- **EXTRACTED TEXT**:
Charcoal powder in doses, from a tea to a table spoonful given three or four times during the intermission, has often interrupted the expected paroxysm and cut short the disease.

A scruple of the spider's web, it has been said, in many instances hath proved successful, given an hour before the fit of an ague and an hour after it.

But among the remedies of intermittents none is more infallible than the solution of arsenic, which may be given with perfect safety to persons of every age, beginning with the smaller doses, and proportioning them to the age of the patient.

Stimulants administered before the fit, by inducing a salutary change in the system, have frequently overcome the disease. It is in this way that emetics are considered useful in the coming on of the fit, so is active exercise, and other stimulants. Cataplasms of mustard seed and garlic, or horse radish, applied to the wrists and ankles an hour or two previous to the unexpected fit, will excite a degree of inflammation so great as to increase the heat as well as the circulation, and have often succeeded.

I have frequently, in obstinate intermittents, prevented the recurrence of the fit, by giving a large dose of laudanum or æther about an hour before the expected paroxysm. But when an inflammatory disposition prevails in the system, this remedy should not be resorted to, as it may convert the intermittent into a continued fever.

An emetic given previous to the return, while the perspiration is supported by the volatile alkali or Dover's powder* in their usual doses, with warm drinks, have also succeeded in obstinate cases. It should be observed, however, that when we attempt to prevent the paroxysm of an intermittent by sweating, this mode of relief must be continued till the period of the paroxysm is at an end; or at least till the time when the sweating stage would have otherwise commenced.

Those means which excite terror, surprise and horror, by producing a train of new emotions will prevent the return of

See Dispensatory.

paroxysms. A man has been pushed into the water; fire has been cried; the most distressing tidings invented and communicated. All these remedies fill the mind with such dread as to counteract the impression of the cause; but in general they are dangerous, and when we wish to prevent the fit, we depend rather on tonics, the stimulants, and the sudorifics.

- **WORK ORDER 1**:
In the passage on intermittent fevers, where on the body are the cataplasms of mustard seed and garlic, or horse radish, applied?
- **WORK ORDER 2**:
Translate into Spanish this sentence from the passage on intermittent fevers: "Stimulants administered before the fit, by inducing a salutary change in the system, have frequently overcome the disease."
- **WORK ORDER 3**:
Reproduce the stretch of the passage on intermittent fevers from "Charcoal powder in" through "of the patient.".

- **EXTRACTED RECORDS**:
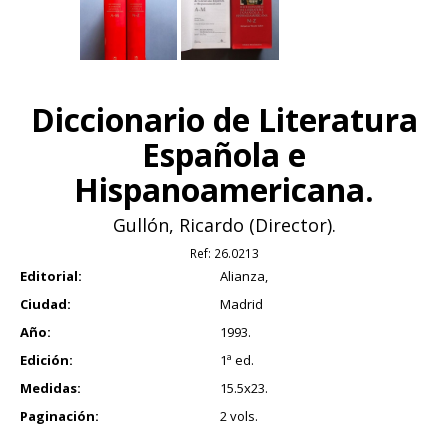
Diccionario de Literatura
Española e
Hispanoamericana.
Gullón, Ricardo (Director).
Ref:
26.0213
Editorial:
Alianza,
Ciudad:
Madrid
Año:
1993.
Edición:
1ª ed.
Medidas:
15.5x23.
Paginación:
2 vols.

- **TASK OUTPUT 1**:
To the wrists and ankles.

- **TASK OUTPUT 2**:
Los estimulantes administrados antes del acceso, al inducir un cambio saludable en el organismo, han vencido con frecuencia la enfermedad.

- **TASK OUTPUT 3**:
Charcoal powder in doses, from a tea to a table spoonful given three or four times during the intermission, has often interrupted the expected paroxysm and cut short the disease.

A scruple of the spider's web, it has been said, in many instances hath proved successful, given an hour before the fit of an ague and an hour after it.

But among the remedies of intermittents none is more infallible than the solution of arsenic, which may be given with perfect safety to persons of every age, beginning with the smaller doses, and proportioning them to the age of the patient.